> Exercise:
Can you render the text read from all the items below as a JSON list of strings, one string per line with blank lines omitted and the pictures left out?
=== Begin Enclosure ===
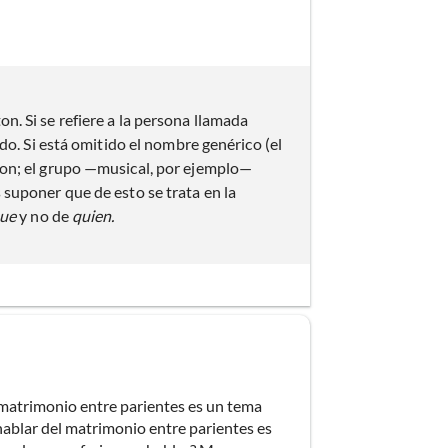
. Si se refiere a la persona llamada
do. Si está omitido el nombre genérico (el
on; el grupo —musical, por ejemplo—
suponer que de esto se trata en la
ue
y no de
quien.
el matrimonio entre parientes es un tema
 hablar del matrimonio entre parientes es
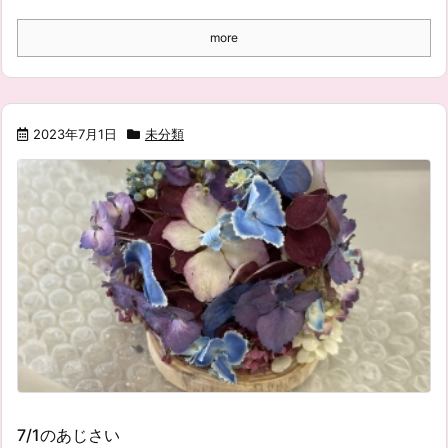
more
2023年7月1日
未分類
7/1のあじさい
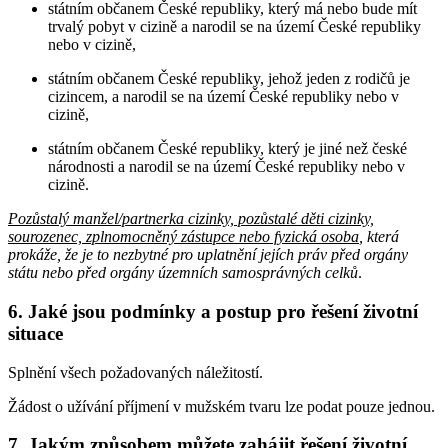
státním občanem České republiky, který má nebo bude mít
trvalý pobyt v cizině a narodil se na území České republiky
nebo v cizině,
státním občanem České republiky, jehož jeden z rodičů je
cizincem, a narodil se na území České republiky nebo v
cizině,
státním občanem České republiky, který je jiné než české
národnosti a narodil se na území České republiky nebo v
cizině.
Pozůstalý manžel/partnerka cizinky, pozůstalé děti cizinky,
sourozenec, zplnomocněný zástupce nebo fyzická osoba
, která
prokáže, že je to nezbytné pro uplatnění jejích práv před orgány
státu nebo před orgány územních samosprávných celků
.
6. Jaké jsou podmínky a postup pro řešení životní
situace
Splnění všech požadovaných náležitostí.
Žádost o užívání příjmení v mužském tvaru lze podat pouze jednou.
7. Jakým způsobem můžete zahájit řešení životní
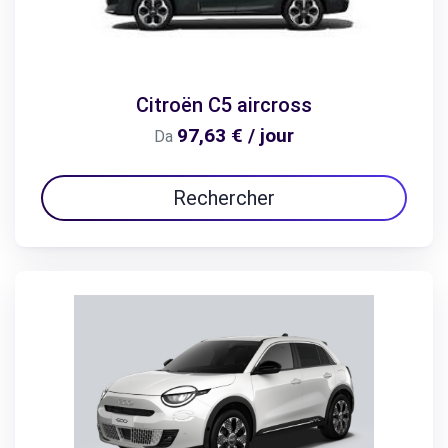
Citroën C5 aircross
97,63 € / jour
Da
Rechercher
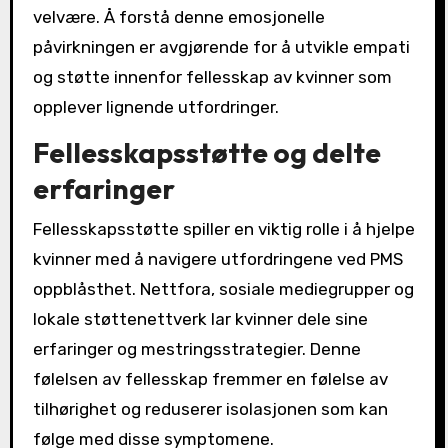
velvære. Å forstå denne emosjonelle
påvirkningen er avgjørende for å utvikle empati
og støtte innenfor fellesskap av kvinner som
opplever lignende utfordringer.
Fellesskapsstøtte og delte
erfaringer
Fellesskapsstøtte spiller en viktig rolle i å hjelpe
kvinner med å navigere utfordringene ved PMS
oppblåsthet. Nettfora, sosiale mediegrupper og
lokale støttenettverk lar kvinner dele sine
erfaringer og mestringsstrategier. Denne
følelsen av fellesskap fremmer en følelse av
tilhørighet og reduserer isolasjonen som kan
følge med disse symptomene.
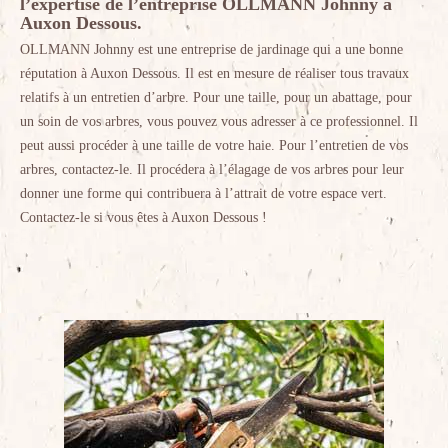
l’expertise de l’entreprise OLLMANN Johnny à
Auxon Dessous.
OLLMANN Johnny est une entreprise de jardinage qui a une bonne
réputation à Auxon Dessous. Il est en mesure de réaliser tous travaux
relatifs à un entretien d’arbre. Pour une taille, pour un abattage, pour
un soin de vos arbres, vous pouvez vous adresser à ce professionnel. Il
peut aussi procéder à une taille de votre haie. Pour l’entretien de vos
arbres, contactez-le. Il procédera à l’élagage de vos arbres pour leur
donner une forme qui contribuera à l’attrait de votre espace vert.
Contactez-le si vous êtes à Auxon Dessous !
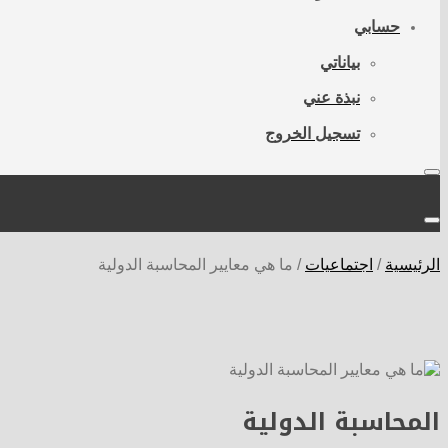
حسابي
بياناتي
نبذة عني
تسجيل الخروج
الرئيسية
/
اجتماعيات
/
ما هي معايير المحاسبة الدولية
المحاسبة الدولية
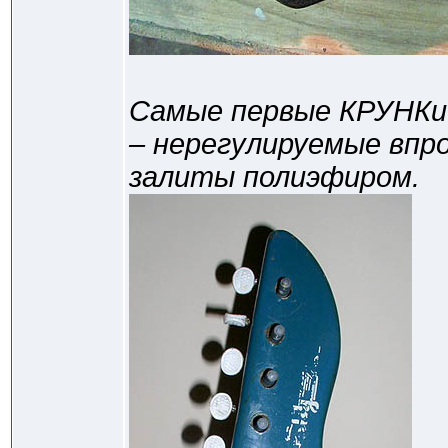
Самые первые КРУНКи 
– нерегулируемые впро
залиты полиэфиром.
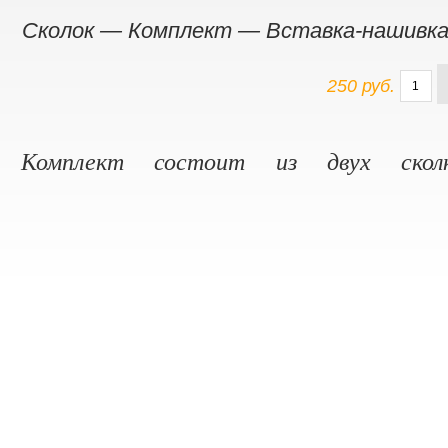
Сколок — Комплект — Вставка-нашивк
250 руб.
Комплект состоит из двух скол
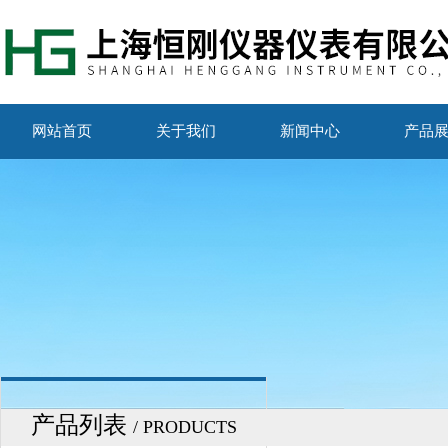
网站首页
关于我们
新闻中心
产品
产品列表
/ PRODUCTS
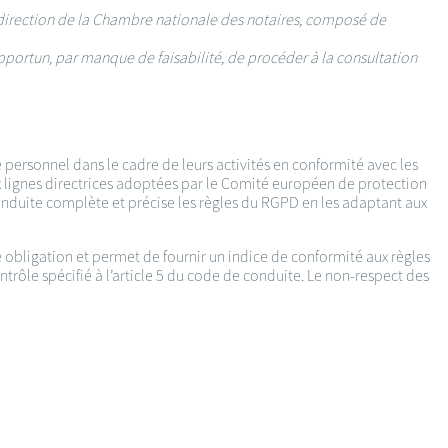
 direction de la Chambre nationale des notaires, composé de
pportun, par manque de faisabilité, de procéder à la consultation
 personnel dans le cadre de leurs activités en conformité avec les
 lignes directrices adoptées par le Comité européen de protection
nduite complète et précise les règles du RGPD en les adaptant aux
e obligation et permet de fournir un indice de conformité aux règles
rôle spécifié à l’article 5 du code de conduite. Le non-respect des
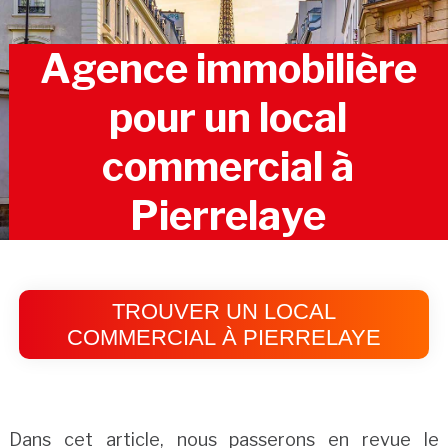
Agence immobilière
pour un local
commercial à
Pierrelaye
TROUVER UN LOCAL
COMMERCIAL À PIERRELAYE
Dans cet article, nous passerons en revue le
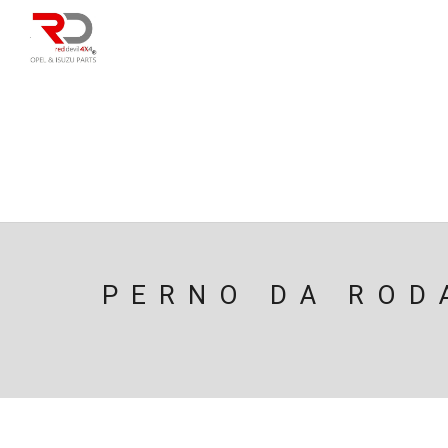
DIRECÇÃO
SU
CAIXA/TRANSMISS
PESQUISAR
PERNO DA ROD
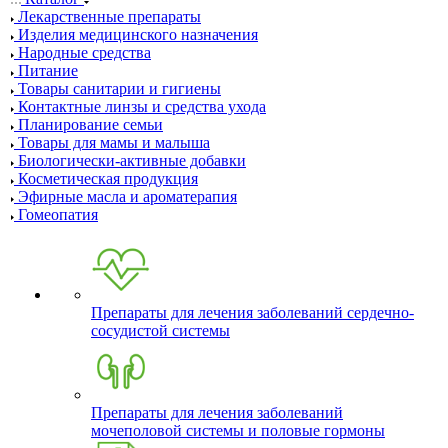
Лекарственные препараты
Изделия медицинского назначения
Народные средства
Питание
Товары санитарии и гигиены
Контактные линзы и средства ухода
Планирование семьи
Товары для мамы и малыша
Биологически-активные добавки
Косметическая продукция
Эфирные масла и ароматерапия
Гомеопатия
Препараты для лечения заболеваний сердечно-
сосудистой системы
Препараты для лечения заболеваний
мочеполовой системы и половые гормоны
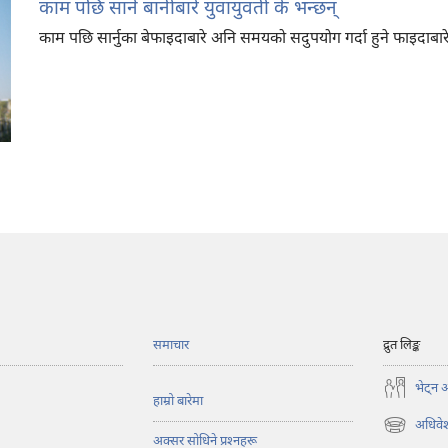
काम पछि सार्ने बानीबारे युवायुवती के भन्छन्‌
काम पछि सार्नुका बेफाइदाबारे अनि समयको सदुपयोग गर्दा हुने फाइदाबारे युव
समाचार
द्रुत लिङ्क
भेट्‌न 
हाम्रो बारेमा
अधिवेश
(ब्राउजरको
अक्सर सोधिने प्रश्‍नहरू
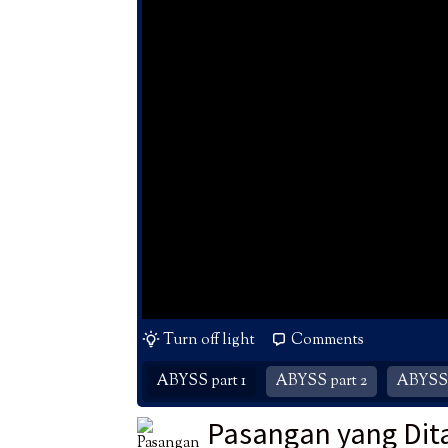
Turn off light
Comments
ABYSS part 1
ABYSS part 2
ABYSS 
Pasangan yang Dit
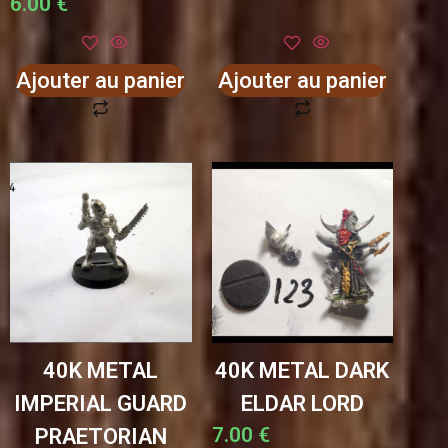
6.00
€
Ajouter au panier
Ajouter au panier
40K METAL
40K METAL DARK
IMPERIAL GUARD
ELDAR LORD
7.00
€
PRAETORIAN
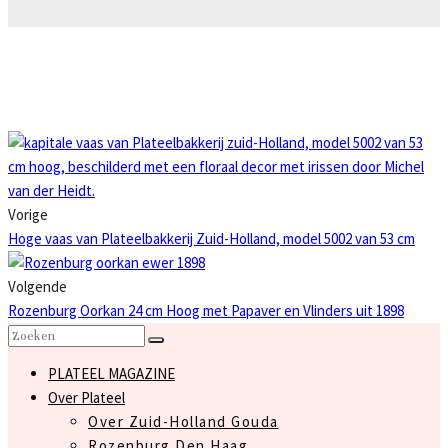
Vorige
Hoge vaas van Plateelbakkerij Zuid-Holland, model 5002 van 53 cm
Volgende
Rozenburg Oorkan 24 cm Hoog met Papaver en Vlinders uit 1898
PLATEEL MAGAZINE
Over Plateel
Over Zuid-Holland Gouda
Rozenburg Den Haag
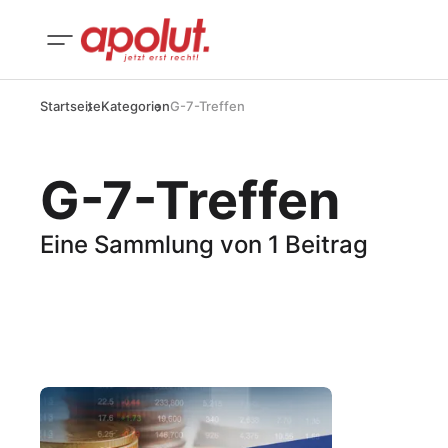
Startseite
Kategorien
G-7-Treffen
G-7-Treffen
Eine Sammlung von 1 Beitrag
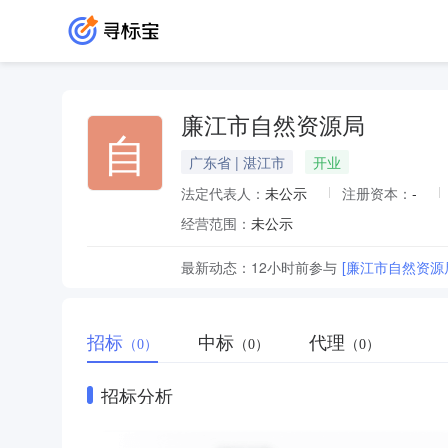
廉江市自然资源局
自
广东省 | 湛江市
开业
法定代表人：
未公示
注册资本：
-
经营范围：
未公示
最新动态：
12小时前
参与
[廉江市自然资源
招标
中标
代理
（0）
（0）
（0）
招标分析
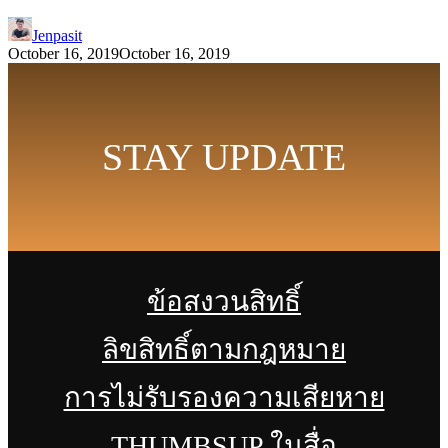
Jenpasit
October 16, 2019
October 16, 2019
STAY UPDATE
ข้อสงวนสิทธิ์
ลิขสิทธิ์ตามกฎหมาย
การไม่รับรองความเสียหาย
THUMBSUP ในสื่อ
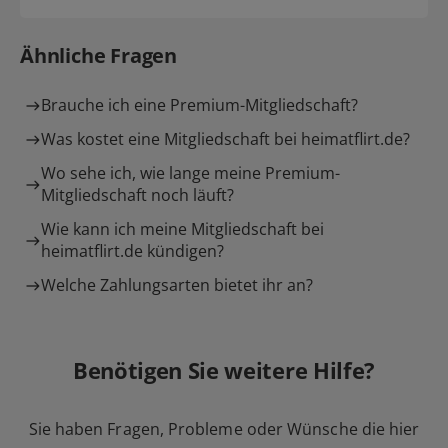
Ähnliche Fragen
Brauche ich eine Premium-Mitgliedschaft?
Was kostet eine Mitgliedschaft bei heimatflirt.de?
Wo sehe ich, wie lange meine Premium-
Mitgliedschaft noch läuft?
Wie kann ich meine Mitgliedschaft bei
heimatflirt.de kündigen?
Welche Zahlungsarten bietet ihr an?
Benötigen Sie weitere Hilfe?
Sie haben Fragen, Probleme oder Wünsche die hier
=== End Enclosure ===
> Expected output:
[
  ". Si se refiere a la persona llamada",
  "do. Si está omitido el nombre genérico (el",
  "on; el grupo —musical, por ejemplo—",
  "suponer que de esto se trata en la",
  "ue",
  "y no de",
  "quien.",
  "el matrimonio entre parientes es un tema",
  " hablar del matrimonio entre parientes es",
  "more",
  "2023年7月1日",
  "未分類",
  "7/1のあじさい",
  "státním občanem České republiky, který má nebo bude mít",
  "trvalý pobyt v cizině a narodil se na území České republiky",
  "nebo v cizině,",
  "státním občanem České republiky, jehož jeden z rodičů je",
  "cizincem, a narodil se na území České republiky nebo v",
  "cizině,",
  "státním občanem České republiky, který je jiné než české",
  "národnosti a narodil se na území České republiky nebo v",
  "cizině.",
  "Pozůstalý manžel/partnerka cizinky, pozůstalé děti cizinky,",
  "sourozenec, zplnomocněný zástupce nebo fyzická osoba",
  ", která",
  "prokáže, že je to nezbytné pro uplatnění jejích práv před orgány",
  "státu nebo před orgány územních samosprávných celků",
  ".",
  "6. Jaké jsou podmínky a postup pro řešení životní",
  "situace",
  "Splnění všech požadovaných náležitostí.",
  "Žádost o užívání příjmení v mužském tvaru lze podat pouze jednou.",
  "7. Jakým způsobem můžete zahájit řešení životní",
  "Citroën C5 aircross",
  "97,63 € / jour",
  "Da",
  "Rechercher",
  "velvære. Å forstå denne emosjonelle",
  "påvirkningen er avgjørende for å utvikle empati",
  "og støtte innenfor fellesskap av kvinner som",
  "opplever lignende utfordringer.",
  "Fellesskapsstøtte og delte",
  "erfaringer",
  "Fellesskapsstøtte spiller en viktig rolle i å hjelpe",
  "kvinner med å navigere utfordringene ved PMS",
  "oppblåsthet. Nettfora, sosiale mediegrupper og",
  "lokale støttenettverk lar kvinner dele sine",
  "erfaringer og mestringsstrategier. Denne",
  "følelsen av fellesskap fremmer en følelse av",
  "tilhørighet og reduserer isolasjonen som kan",
  "følge med disse symptomene.",
  "l’expertise de l’entreprise OLLMANN Johnny à",
  "Auxon Dessous.",
  "OLLMANN Johnny est une entreprise de jardinage qui a une bonne",
  "réputation à Auxon Dessous. Il est en mesure de réaliser tous travaux",
  "relatifs à un entretien d’arbre. Pour une taille, pour un abattage, pour",
  "un soin de vos arbres, vous pouvez vous adresser à ce professionnel. Il",
  "peut aussi procéder à une taille de votre haie. Pour l’entretien de vos",
  "arbres, contactez-le. Il procédera à l’élagage de vos arbres pour leur",
  "donner une forme qui contribuera à l’attrait de votre espace vert.",
  "Contactez-le si vous êtes à Auxon Dessous !",
  "حسابي",
  "بياناتي",
  "نبذة عني",
  "تسجيل الخروج",
  "الرئيسية",
  "/",
  "اجتماعيات",
  "/",
  "ما هي معايير المحاسبة الدولية",
  "المحاسبة الدولية",
  "Самые первые КРУНКи ",
  "– нерегулируемые впро",
  "залиты полиэфиром.",
  "Сколок — Комплект — Вставка-нашивк",
  "250 руб.",
  "Комплект состоит из двух скол",
  "网站首页",
  "关于我们",
  "新闻中心",
  "产品",
  "产品列表",
  "/ PRODUCTS",
  " direction de la Chambre nationale des notaires, composé de",
  "pportun, par manque de faisabilité, de procéder à la consultation",
  " personnel dans le cadre de leurs activités en conformité avec les",
  " lignes directrices adoptées par le Comité européen de protection",
  "nduite complète et précise les règles du RGPD en les adaptant aux",
  "e obligation et permet de fournir un indice de conformité aux règles",
  "rôle spécifié à l’article 5 du code de conduite. Le non-respect des",
  "Agence immobilière",
  "pour un local",
  "commercial à",
  "Pierrelaye",
  "TROUVER UN LOCAL",
  "COMMERCIAL À PIERRELAYE",
  "Dans cet article, nous passerons en revue le",
  "DIRECÇÃO",
  "SU",
  "CAIXA/TRANSMISS",
  "PESQUISAR",
  "PERNO DA ROD",
  "Лекарственные препараты",
  "Изделия медицинского назначения",
  "Народные средства",
  "Питание",
  "Товары санитарии и гигиены",
  "Контактные линзы и средства ухода",
  "Планирование семьи",
  "Товары для мамы и малыша",
  "Биологически-активные добавки",
  "Косметическая продукция",
  "Эфирные масла и ароматерапия",
  "Гомеопатия",
  "Препараты для лечения заболеваний сердечно-",
  "сосудистой системы",
  "Препараты для лечения заболеваний",
  "мочеполовой системы и половые гормоны",
  "काम पछि सार्ने बानीबारे युवायुवती के भन्छन्‌",
  "काम पछि सार्नुका बेफाइदाबारे अनि समयको सदुपयोग गर्दा हुने फाइदाबारे युव",
  "समाचार",
  "द्रुत लिङ्क",
  "भेट्‌न ",
  "हाम्रो बारेमा",
  "अधिवेश",
  "(ब्राउजरको",
  "अक्सर सोधिने प्रश्‍नहरू",
  "Turn off light",
  "Comments",
  "ABYSS part 1",
  "ABYSS part 2",
  "ABYSS ",
  "Pasangan yang Dit",
  "6.00",
  "€",
  "Ajouter au panier",
  "Ajouter au panier",
  "40K METAL",
  "40K METAL DARK",
  "IMPERIAL GUARD",
  "ELDAR LORD",
  "7.00",
  "€",
  "PRAETORIAN",
  "Vorige",
  "Hoge vaas van Plateelbakkerij Zuid-Holland, model 5002 van 53 cm",
  "Volgende",
  "Rozenburg Oorkan 24 cm Hoog met Papaver en Vlinders uit 1898",
  "PLATEEL MAGAZINE",
  "Over Plateel",
  "Over Zuid-Holland Gouda",
  "Rozenburg Den Haag",
  "Startseite",
  "Kategorien",
  "G-7-Treffen",
  "G-7-Treffen",
  "Eine Sammlung von 1 Beitrag",
  "廉江市自然资源局",
  "自",
  "广东省 | 湛江市",
  "开业",
  "法定代表人：",
  "未公示",
  "注册资本：",
  "-",
  "经营范围：",
  "未公示",
  "最新动态：",
  "12小时前",
  "参与",
  "[廉江市自然资源",
  "招标",
  "中标",
  "代理",
  "（0）",
  "（0）",
  "（0）",
  "招标分析",
  "Jenpasit",
  "October 16, 2019",
  "October 16, 2019",
  "STAY UPDATE",
  "ข้อสงวนสิทธิ์",
  "ลิขสิทธิ์ตามกฎหมาย",
  "การไม่รับรองความเสียหาย",
  "THUMBSUP ในสื่อ",
  "Ähnliche Fragen",
  "Brauche ich eine Premium-Mitgliedschaft?",
  "Was kostet eine Mitgliedschaft bei heimatflirt.de?",
  "Wo sehe ich, wie lange meine Premium-",
  "Mitgliedschaft noch läuft?",
  "Wie kann ich meine Mitgliedschaft bei",
  "heimatflirt.de kündigen?",
  "Welche Zahlungsarten bietet ihr an?",
  "Benötigen Sie weitere Hilfe?",
  "Sie haben Fragen, Probleme oder Wünsche die hier"
]